Home to Sedgwick, Kansas

He married Maria Theresa Rivallissa from New Mexico, in approximately 1868 and they decided to establish a more permanent home.

Maria M. Rivalissa Schafer, ca. 1868
In 1869, Charles Shaefer brought his bride to a place he had explored before while traveling with Col. Fauntleroy in the 1850s and again in 1860.  A place he remembered as a place of great beauty – the region near the convergence of the Big and Little Arkansas Rivers in south central Kansas.
Schaefer wrote:

“and as he again came into the valleys of the Little & Big Arkansas rivers, his keen vision and clear memory spotted again the characteristic view that had as first so impressed him.  I have already spoken of the fact that the only break in the broad monotony of prairie grass was the green made by the river trees.  South of the present site of Wichita a few miles was a  very thickly wooded place in the long line of green that marked the river.  This looked perfectly round from a  distance, and could be seen for miles.  El bosque Redondo, the Mexicans called it, and according to their tradition it had been known for years.     (“Autobiography” by Charles Schaefer)

Schaefer settled with his family on a ranch approximately four miles west what would become the City of Sedgwick in 1869.  He operated a supply store and engaged in raising cattle for a few years.  By the early 1870s, the Schaefer family had moved to the town of Sedgwick to open a grain and mercantile business with another early pioneer, William Finn.
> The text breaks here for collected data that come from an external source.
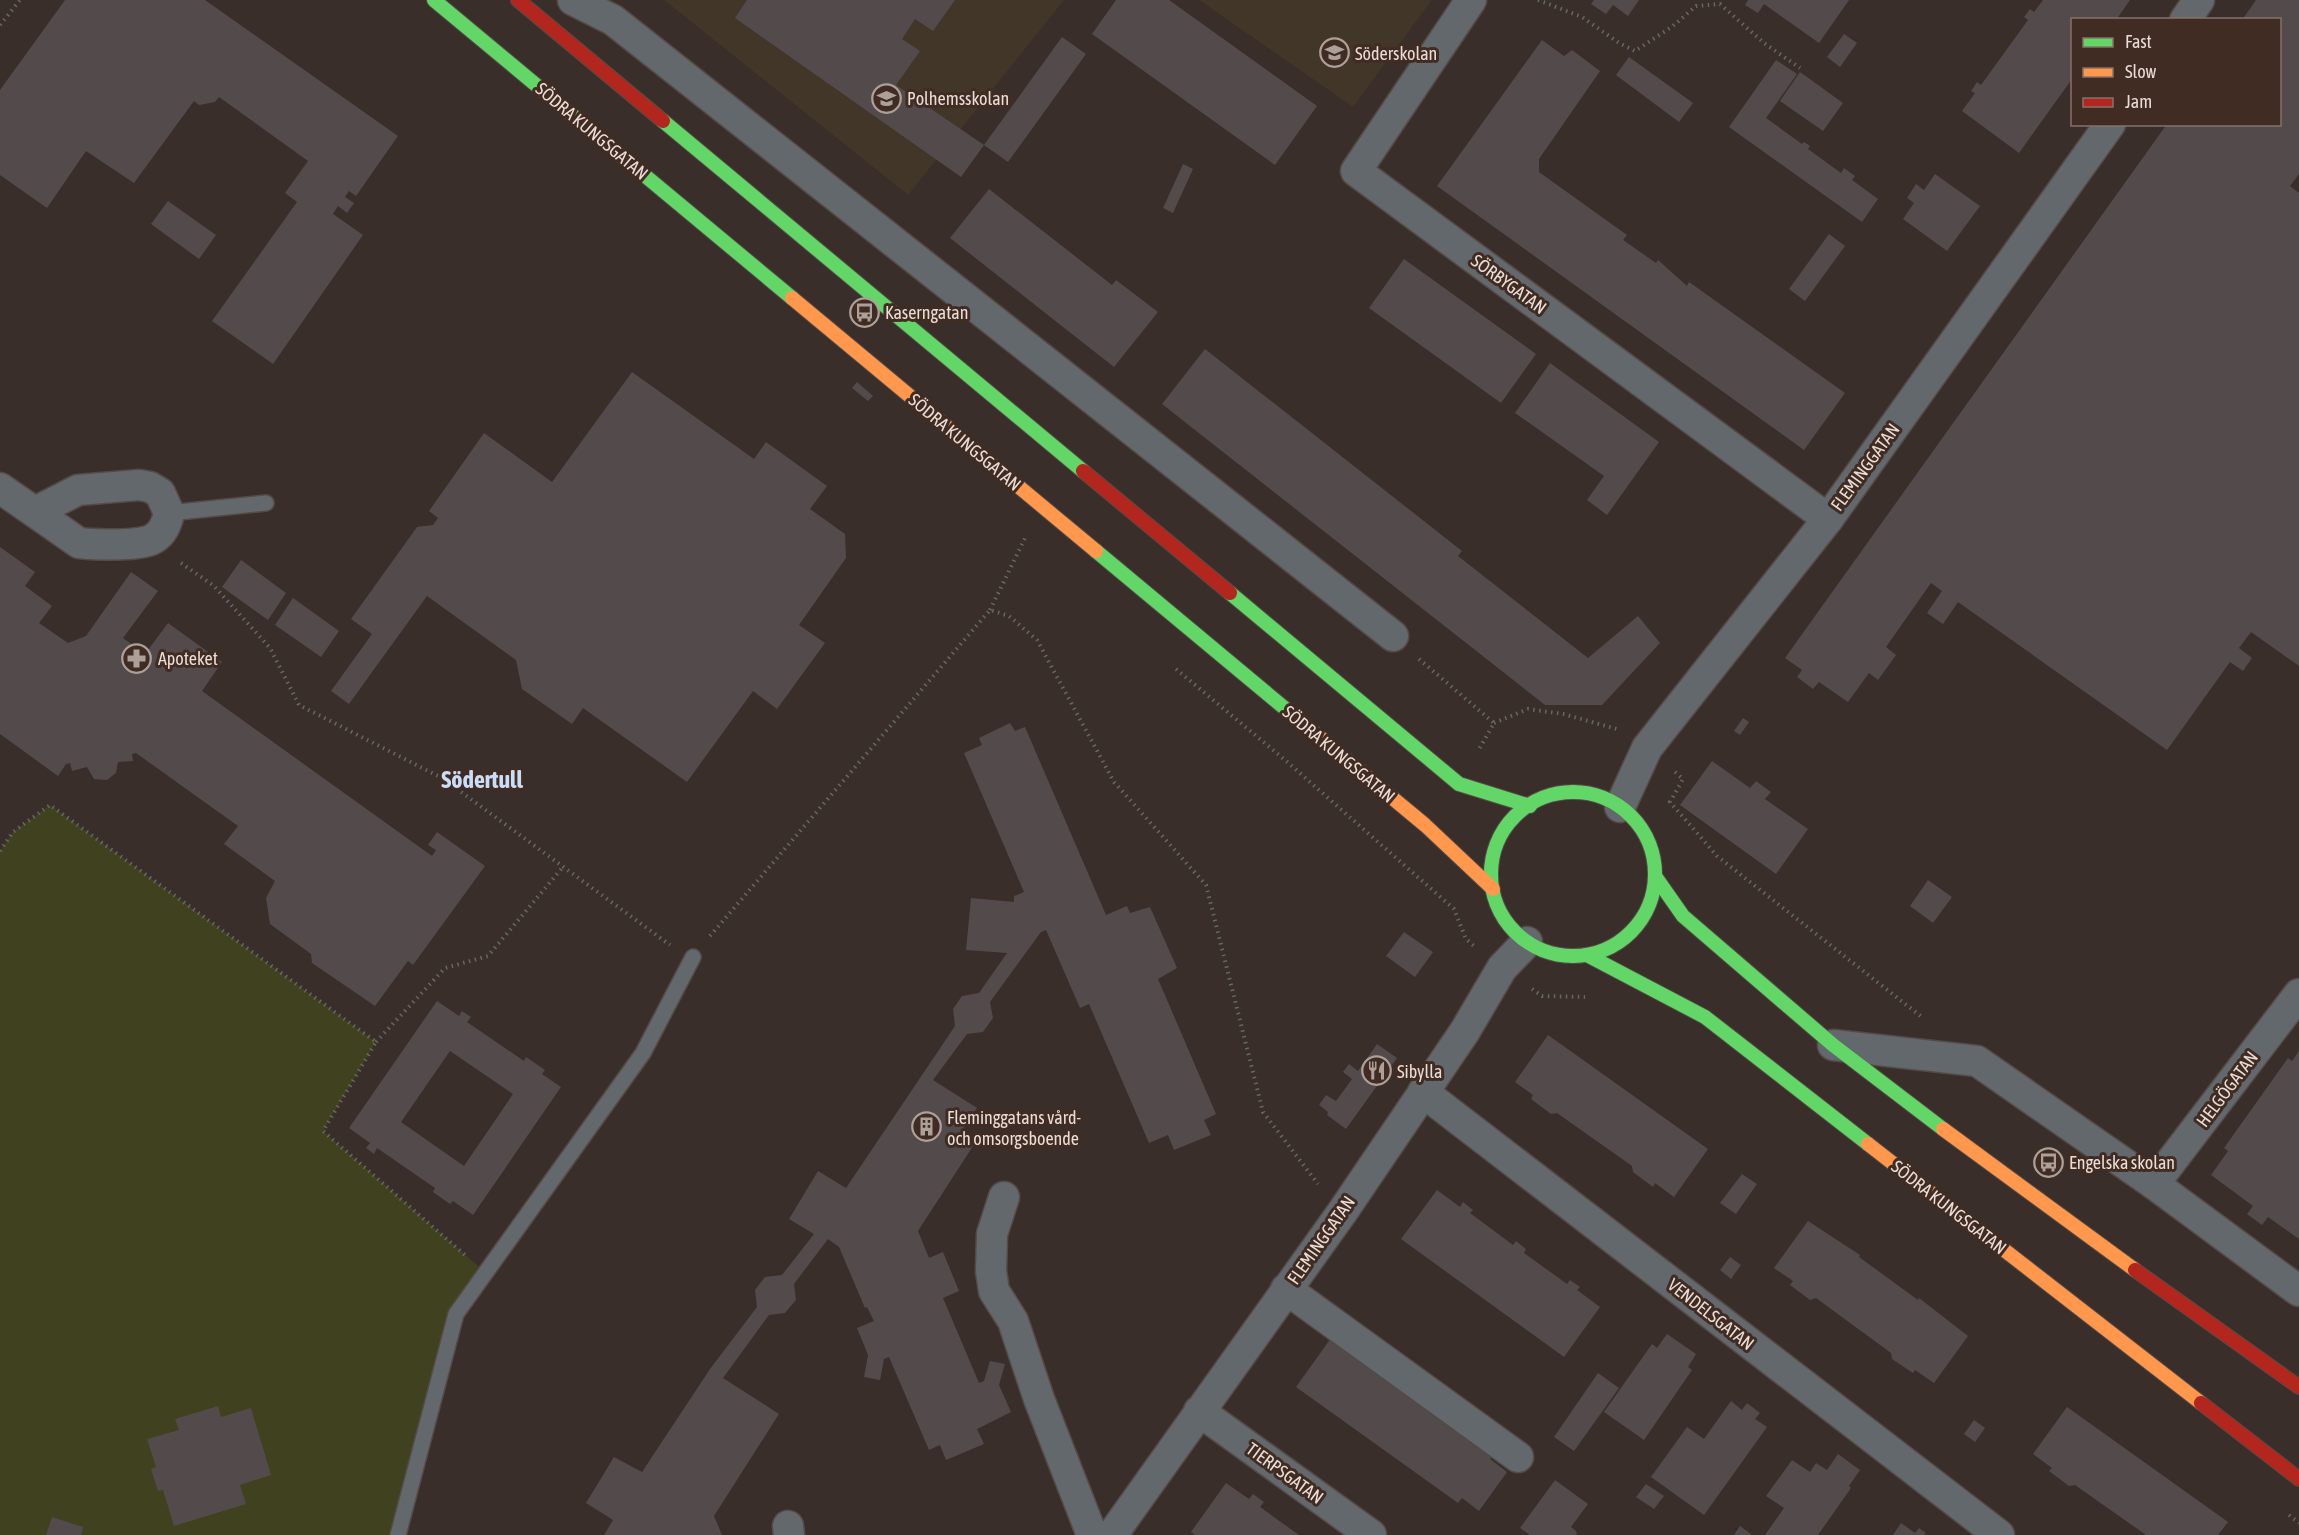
<svg xmlns="http://www.w3.org/2000/svg" width="2299" height="1535" font-family="'Asap Condensed',sans-serif">
  <style>
    .education { fill: #423628 }
    .green { fill: #3f411f }
    .building { fill: #534b4b; fill-rule: evenodd }
    .lines { fill: none; stroke-linecap: round; stroke-linejoin: round }
    .lane-casing { stroke: #544b46; stroke-width: 18 }
    .street-casing { stroke: #544b46; stroke-width: 33 }
    .fast-casing { stroke: #544b46; stroke-width: 16 }
    .slow-casing { stroke: #544b46; stroke-width: 16 }
    .jam-casing { stroke: #544b46; stroke-width: 16 }
    .path { stroke: #666769; stroke-width: 4; stroke-dasharray: 1.5 4.5; stroke-linecap: butt }
    .lane { stroke: #63686d; stroke-width: 15 }
    .street { stroke: #63686d; stroke-width: 30 }
    .fast { stroke: #63d668; stroke-width: 14 }
    .slow { stroke: #ff974d; stroke-width: 14 }
    .jam { stroke: #b3261e; stroke-width: 14 }
    .labels { text-anchor: middle; dominant-baseline: central; stroke-width: 6; stroke-linejoin: round; paint-order: stroke }
    .poi-label { font-size: 18px; fill: #eaddd6; stroke: #402c22; text-anchor: start }
    .street-label { font-size: 18px; fill: #eaddd6; stroke: #402c22 }
    .district-label { font-size: 24px; font-weight: bold; fill: #c9def6; stroke: #402c22 }
  </style>
  <rect width="100%" height="100%" fill="#392e29"/>
  <g class="education">
    <polygon points="664,0 1064,0 908,195"/>
    <polygon points="1199,0 1432,0 1353,107"/>
  </g>
  <polygon class="green" points="50,805 376,1042 323,1131 485,1272 456,1314 398,1535 0,1535 0,851 13,832"/>
  <g class="building">
    <polygon points="65,0 205,0 398,136 356,196 349,191 345,197 354,203 347,213 338,206 333,214 363,235 273,364 212,321 297,202 285,193 308,161 219,97 215,102 199,105 194,101 134,183 86,151 47,208 0,175 0,90"/>
    <polygon points="747,0 955,0 933,31 915,19 902,39 920,51 896,85 984,145 961,177 735,18"/>
    <polygon points="1116,0 1169,0 1317,106 1275,165 1092,34"/>
    <polygon points="1594,0 1639,0 1628,16 1613,5 1606,14 1591,4"/>
    <polygon points="1748,0 1849,0 1819,43 1764,4 1758,13 1745,5"/>
    <polygon points="2043,0 2130,0 2116,20 2072,20 2072,79 2019,153 1962,111 1975,93 1971,91 1977,82 1981,85 2028,20 2024,17 2030,9 2034,12"/>
    <polygon points="2256,0 2299,0 2299,174 2290,186 2299,193 2299,666 2251,632 2239,648 2252,658 2243,671 2230,662 2167,750 1958,602 1943,624 1927,613 1942,591 1931,583 1886,647 1896,655 1878,680 1869,673 1848,702 1819,682 1813,689 1797,677 1802,670 1785,658 2167,124 2280,124 2280,20 2242,20"/>
    <polygon points="1844,34 1857,43 1840,67 1827,57"/>
    <polygon points="1062,37 1086,54 1008,162 984,145"/>
    <polygon points="1542,40 1564,56 1572,50 1600,71 1539,159 1539,172 1627,235 1623,240 1656,263 1658,260 1687,286 1689,282 1845,393 1804,450 1437,186"/>
    <polygon points="1629,57 1693,103 1679,122 1616,75"/>
    <polygon points="1776,60 1797,74 1766,118 1802,144 1804,142 1810,146 1808,149 1841,173 1844,168 1855,176 1852,180 1878,199 1862,222 1729,127"/>
    <polygon points="1800,72 1843,103 1823,131 1780,101"/>
    <polygon points="1183,164 1193,169 1173,213 1163,208"/>
    <polygon points="1935,174 1980,206 1947,251 1903,219 1914,203 1907,198 1916,184 1924,190"/>
    <polygon points="989,189 1112,285 1116,280 1158,312 1114,367 950,238"/>
    <polygon points="168,201 216,235 199,259 151,224"/>
    <polygon points="1829,234 1845,246 1805,301 1789,289"/>
    <polygon points="1404,259 1536,354 1501,403 1369,308"/>
    <polygon points="1205,349 1462,551 1458,556 1588,658 1638,616 1660,643 1602,705 1545,705 1162,404"/>
    <polygon points="1550,363 1659,442 1607,515 1587,500 1604,476 1515,413"/>
    <polygon points="632,372 754,459 766,442 827,486 810,509 845,534 846,558 799,625 825,643 777,709 753,691 687,782 583,708 572,724 522,689 516,660 427,596 349,704 331,691 372,634 351,619 417,527 433,525 438,518 429,511 484,433 552,482"/>
    <polygon points="857,382 873,396 868,401 852,388"/>
    <polygon points="0,547 35,572 25,586 52,606 39,623 68,643 86,636 131,572 158,591 123,638 145,654 168,623 222,662 202,691 432,856 436,850 428,845 437,832 485,866 413,965 408,961 375,1006 312,963 311,954 270,924 266,898 275,881 224,844 238,826 136,753 132,754 133,761 118,762 116,773 107,780 94,779 87,767 72,771 70,763 66,764 58,776 0,734"/>
    <polygon points="241,560 286,593 268,620 222,587"/>
    <polygon points="293,598 339,631 321,657 275,625"/>
    <polygon points="1743,718 1749,722 1740,735 1734,731"/>
    <polygon points="1010,723 1015,731 1025,727 1106,915 1127,906 1130,913 1150,907 1177,968 1158,979 1216,1114 1204,1120 1211,1135 1174,1150 1168,1135 1149,1143 1089,1004 1080,1008 1046,930 1041,932 990,1002 993,1018 983,1032 967,1034 933,1080 977,1108 958,1137 973,1146 918,1231 929,1258 943,1252 959,1291 943,1298 979,1383 984,1381 990,1361 1005,1364 999,1385 1011,1412 977,1429 984,1444 946,1460 940,1445 929,1450 889,1357 884,1359 880,1380 864,1377 868,1355 857,1328 874,1321 867,1307 865,1308 839,1247 828,1239 794,1284 796,1300 785,1313 769,1315 723,1378 779,1414 714,1516 722,1535 604,1535 613,1520 586,1503 614,1457 642,1472 710,1369 757,1307 755,1290 765,1277 782,1275 814,1234 789,1219 818,1171 846,1188 955,1026 953,1009 962,996 979,993 1007,953 966,950 971,898 1014,902 1014,896 1024,892 964,753 982,745 979,738"/>
    <polygon points="1712,761 1750,788 1756,781 1771,792 1765,799 1808,829 1776,874 1680,805"/>
    <polygon points="1928,880 1952,897 1933,923 1910,906"/>
    <polygon points="1404,932 1433,952 1415,977 1386,956"/>
    <path d="M437 1001 459 1016 462 1011 471 1017 467 1022 524 1061 526 1057 545 1070 542 1074 561 1087 473 1215 453 1201 450 1204 433 1192 435 1188 377 1148 374 1154 366 1148 370 1143 349 1128ZM450 1051 513 1094 464 1166 401 1122Z"/>
    <polygon points="1548,1035 1708,1149 1674,1197 1655,1183 1653,1187 1633,1172 1632,1166 1557,1113 1551,1114 1531,1099 1533,1095 1515,1082"/>
    <polygon points="1377,1044 1397,1058 1346,1129 1327,1115 1328,1112 1319,1105 1326,1095 1336,1101 1352,1079 1343,1072 1349,1064 1358,1071"/>
    <polygon points="2299,1051 2299,1239 2268,1217 2262,1225 2247,1214 2253,1206 2211,1175 2228,1151 2224,1148 2288,1058 2292,1061"/>
    <polygon points="1742,1174 1757,1184 1736,1214 1720,1203"/>
    <polygon points="1437,1190 1460,1207 1463,1202 1473,1210 1470,1213 1513,1245 1516,1241 1526,1249 1524,1253 1567,1284 1570,1280 1580,1287 1577,1290 1600,1307 1564,1357 1401,1239"/>
    <polygon points="1808,1221 1860,1255 1859,1257 1918,1300 1919,1298 1968,1336 1934,1383 1915,1370 1913,1373 1892,1359 1891,1353 1816,1298 1810,1300 1790,1285 1793,1281 1774,1268"/>
    <polygon points="1730,1257 1741,1265 1731,1279 1720,1270"/>
    <polygon points="1667,1334 1696,1354 1688,1367 1692,1370 1644,1440 1604,1412 1652,1344 1657,1348"/>
    <polygon points="1331,1338 1494,1454 1490,1459 1507,1472 1479,1511 1462,1498 1458,1503 1296,1387"/>
    <polygon points="1598,1373 1619,1388 1574,1451 1554,1437"/>
    <polygon points="1731,1401 1742,1410 1747,1403 1760,1413 1755,1419 1767,1427 1704,1515 1651,1477 1687,1427 1704,1439"/>
    <polygon points="218,1406 221,1417 251,1408 271,1475 240,1485 246,1504 174,1526 163,1490 158,1491 151,1469 156,1467 147,1439 179,1430 175,1419"/>
    <polygon points="2067,1407 2228,1522 2218,1535 2146,1535 2075,1485 2069,1486 2049,1471 2052,1468 2033,1454"/>
    <polygon points="1974,1420 1985,1428 1975,1442 1964,1434"/>
    <polygon points="1838,1454 1860,1470 1849,1486 1851,1488 1818,1535 1765,1535 1784,1508 1766,1496 1792,1460 1810,1472 1816,1463 1827,1470"/>
    <polygon points="1555,1480 1588,1504 1571,1527 1577,1532 1576,1535 1530,1535 1520,1528"/>
    <polygon points="1226,1483 1249,1499 1253,1494 1264,1502 1260,1507 1299,1535 1195,1535 1191,1532"/>
    <polygon points="1646,1484 1664,1496 1654,1509 1636,1497"/>
    <polygon points="52,1517 83,1527 81,1535 46,1535"/>
    <polygon points="1901,1523 1915,1533 1919,1528 1926,1533 1924,1535 1893,1535"/>
    <polygon points="1740,1526 1752,1535 1734,1535"/>
  </g>
  <g class="lines">
    <defs>
      <g id="lane">
        <polyline points="169,513 266,503"/>
        <polyline points="398,1535 456,1314 643,1053 693,957"/>
      </g>
      <g id="street">
        <polyline points="573,0 613,20 1393,636"/>
        <polyline points="1471,0 1356,171 1828,519"/>
        <polyline points="2185,20 2199,0"/>
        <path d="M0 488 79 543C96 545 136 546 151 540 162 535 167 523 169 513L160 493 150 487 139 485 78 490 35 512"/>
        <polyline points="1620,807 1647,748 1828,519 2110,124"/>
        <polyline points="1833,1045 1977,1061 2154,1184 2299,1291"/>
        <polyline points="1423,1092 1999,1535"/>
        <polyline points="2154,1184 2299,994"/>
        <polyline points="1004,1197 992,1234 991,1271 994,1291 1013,1321 1039,1399 1092,1535"/>
        <polyline points="1286,1289 1518,1457"/>
        <polyline points="1199,1411 1371,1535"/>
        <polyline points="788,1526 789,1535"/>
        <polyline points="1112,1535 1343,1211 1465,1031 1502,968 1527,942"/>
      </g>
      <g id="fast">
        <polyline points="434,0 792,298"/>
        <polyline points="663,121 1083,471"/>
        <polyline points="1096,551 1318,736"/>
        <polyline points="1230,593 1459,784 1530,806"/>
        <circle cx="1573" cy="874" r="82"/>
        <polyline points="1655,876 1683,916 1833,1045 1943,1129"/>
        <polyline points="1587,955 1705,1017 1868,1144"/>
      </g>
      <g id="slow">
        <polyline points="792,298 1096,551"/>
        <polyline points="1318,736 1425,825 1493,889"/>
        <polyline points="1943,1129 2135,1270"/>
        <polyline points="1868,1144 2201,1403"/>
      </g>
      <g id="jam">
        <polyline points="518,0 663,121"/>
        <polyline points="1083,471 1230,593"/>
        <polyline points="2135,1270 2299,1387"/>
        <polyline points="2201,1403 2299,1479"/>
      </g>
    </defs>
    <use href="#lane" class="lane-casing"/>
    <use href="#street" class="street-casing"/>
    <use href="#fast" class="fast-casing"/>
    <use href="#slow" class="slow-casing"/>
    <use href="#jam" class="jam-casing"/>
    <g class="path">
      <polyline points="1538,0 1582,17 1619,43 1635,51 1673,26 1696,6 1720,4 1764,43 1800,68"/>
      <polyline points="0,25 20,0"/>
      <polyline points="181,563 214,586 270,648 299,705 442,778 670,945"/>
      <polyline points="990,610 1025,538"/>
      <polyline points="1419,659 1494,723 1478,751"/>
      <polyline points="1176,669 1285,760 1454,909 1466,939 1475,947"/>
      <polyline points="1494,723 1528,709 1563,714 1617,729"/>
      <polyline points="1675,772 1683,779 1670,802 1717,856 1923,1018"/>
      <polyline points="0,851 13,832 50,805 376,1042 323,1131 465,1255"/>
      <polyline points="710,936 990,610 1009,616 1037,640 1114,782 1206,885 1263,1112 1318,1184"/>
      <polyline points="1532,989 1542,996 1585,997"/>
      <polyline points="376,1042 445,968 488,956 563,867"/>
      <polyline points="2289,1515 2299,1523"/>
    </g>
    <use href="#lane" class="lane"/>
    <use href="#street" class="street"/>
    <use href="#fast" class="fast"/>
    <use href="#slow" class="slow"/>
    <use href="#jam" class="jam"/>
  </g>
  <defs>
    <symbol id="school-ring" viewBox="-11 -11 22 22"><circle r="9.5" fill="#402c22" stroke="#aca099" stroke-width="1.5"/><path d="M0-5L7-2L0 1L-7-2ZM-4 1L0 2.5L4 1V4Q0 6-4 4Z" fill="#aca099"/></symbol>
    <symbol id="bus-ring" viewBox="-11 -11 22 22"><circle r="9.5" fill="#402c22" stroke="#aca099" stroke-width="1.5"/><path d="M-5-6H5V4H4V6H2V4H-2V6H-4V4H-5ZM-3.5-4V0h7V-4ZM-3.5 1.2v1.5H-2V1.2ZM2 1.2v1.5H3.5V1.2Z" fill="#aca099"/></symbol>
    <symbol id="pharmacy-ring" viewBox="-11 -11 22 22"><circle r="9.5" fill="#402c22" stroke="#aca099" stroke-width="1.5"/><path d="M-2-6h4v4h4v4h-4v4h-4v-4h-4v-4h4Z" fill="#aca099"/></symbol>
    <symbol id="restaurant-ring" viewBox="-11 -11 22 22"><circle r="9.5" fill="#402c22" stroke="#aca099" stroke-width="1.5"/><path d="M-5-6h1v4h1v-4h1v4h1v-4h1v5L-1.5 .5V6h-2V.5L-5-1ZM5-6V6H3V1.5H1.5Q1.5-4 5-6Z" fill="#aca099"/></symbol>
    <symbol id="building-ring" viewBox="-11 -11 22 22"><circle r="9.5" fill="#402c22" stroke="#aca099" stroke-width="1.5"/><path d="M-4-6H4V6H1V3H-1V6H-4ZM-2.5-4.3h1.7v1.8h-1.7ZM.8-4.3h1.7v1.8H.8ZM-2.5-1h1.7V.8h-1.7ZM.8-1h1.7V.8H.8Z" fill="#aca099"/></symbol>
  </defs>
  <g fill-rule="evenodd">
    <use href="#school-ring" x="1318" y="36" width="33" height="33"/>
    <use href="#school-ring" x="870" y="82" width="33" height="33"/>
    <use href="#bus-ring" x="848" y="296" width="33" height="33"/>
    <use href="#pharmacy-ring" x="120" y="642" width="33" height="33"/>
    <use href="#restaurant-ring" x="1360" y="1054" width="33" height="33"/>
    <use href="#building-ring" x="910" y="1110" width="33" height="33"/>
    <use href="#bus-ring" x="2032" y="1146" width="33" height="33"/>
  </g>
  <g class="labels">
    <g class="poi-label">
      <text x="1355" y="53">Söderskolan</text>
      <text x="907" y="98">Polhemsskolan</text>
      <text x="885" y="312">Kaserngatan</text>
      <text x="158" y="658">Apoteket</text>
      <text x="1397" y="1071">Sibylla</text>
      <text x="947" y="1117">Fleminggatans vård-<tspan x="947" dy="21">och omsorgsboende</tspan></text>
      <text x="2069" y="1162">Engelska skolan</text>
    </g>
    <g class="street-label">
      <text transform="translate(592 131) rotate(40)">SÖDRA KUNGSGATAN</text>
      <text transform="translate(1509 284) rotate(36)">SÖRBYGATAN</text>
      <text transform="translate(965 442) rotate(40)">SÖDRA KUNGSGATAN</text>
      <text transform="translate(1865 467) rotate(-54)">FLEMINGGATAN</text>
      <text transform="translate(1339 754) rotate(40)">SÖDRA KUNGSGATAN</text>
      <text transform="translate(2227 1089) rotate(-53)">HELGÖGATAN</text>
      <text transform="translate(1949 1207) rotate(38)">SÖDRA KUNGSGATAN</text>
      <text transform="translate(1321 1240) rotate(-55)">FLEMINGGATAN</text>
      <text transform="translate(1711 1314) rotate(38)">VENDELSGATAN</text>
      <text transform="translate(1285 1473) rotate(36)">TIERPSGATAN</text>
    </g>
    <g class="district-label">
      <text x="482" y="779">Södertull</text>
    </g>
  </g>
  <rect x="2071" y="18" width="210" height="108" fill="#402c22" stroke="#84736a" stroke-width="1.5"/>
  <rect x="2083" y="38" width="30" height="9" fill="#63d668" stroke="#84736a" stroke-width="1.5"/>
  <text x="2125" y="48" font-size="18" fill="#eaddd6">Fast</text>
  <rect x="2083" y="68" width="30" height="9" fill="#ff974d" stroke="#84736a" stroke-width="1.5"/>
  <text x="2125" y="78" font-size="18" fill="#eaddd6">Slow</text>
  <rect x="2083" y="98" width="30" height="9" fill="#b3261e" stroke="#84736a" stroke-width="1.5"/>
  <text x="2125" y="108" font-size="18" fill="#eaddd6">Jam</text>
</svg>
Charles Schaefer (lt), William Finn (rt)
Charles and Maria’s second child, a daughter named Rosa, was born August 12, 1870 and  was the first white child born in what would become Harvey County.  The Schaefer’s had five children; Charles G., Rosa A., Esia J., John F. and Earl.  Maria died April 28, 1885 at the age of 43.  It was noted that “she was an early community worker and was loved by all — she helped many people.”
Five years later, Schaefer married Mary Francis Wilkin of Sedgwick.  According to Schaefer she “proved a most gentle and efficient mother to the bereaved children.” She died in 1924 at age 75.


Harvey County State Militia & Public Life

In 1874, Schaefer was again called on to serve his state.  Deputized by Kansas Governor Thomas A Osborne on July 15, 1874, Schaefer was charged with the responsibility to “raise a company of men to stop the Indian depredations that threatened the countryside.”

Document addressed to
Capt. Charles Schaefer, Harvey County State Militia
ordering the return of 30 Sharps Carbines.

 

Gov. Osborne organized the Kansas State Guards in response to Indian raids in western and southern Kansas mostly concentrated near Medicine Lodge, Ks. By the close of 1874, the Harvey County Militia was disbanded.

Schaefer continued in public life when he served as Deputy Register of Deeds for Sedgwick County from 1888-1892.  During this time the Schaefers lived in Wichita, Ks.
In 1892, President Cleveland appointed Schaefer Consul to Vera Cruz, Mexico.  He spoke fluent Spanish “and made a good record in diplomatic corps.”  He held this position for five years.
In 1897, he returned to Sedgwick where he took an active part in civic improvements until his death January 7, 1934 at the age of 92.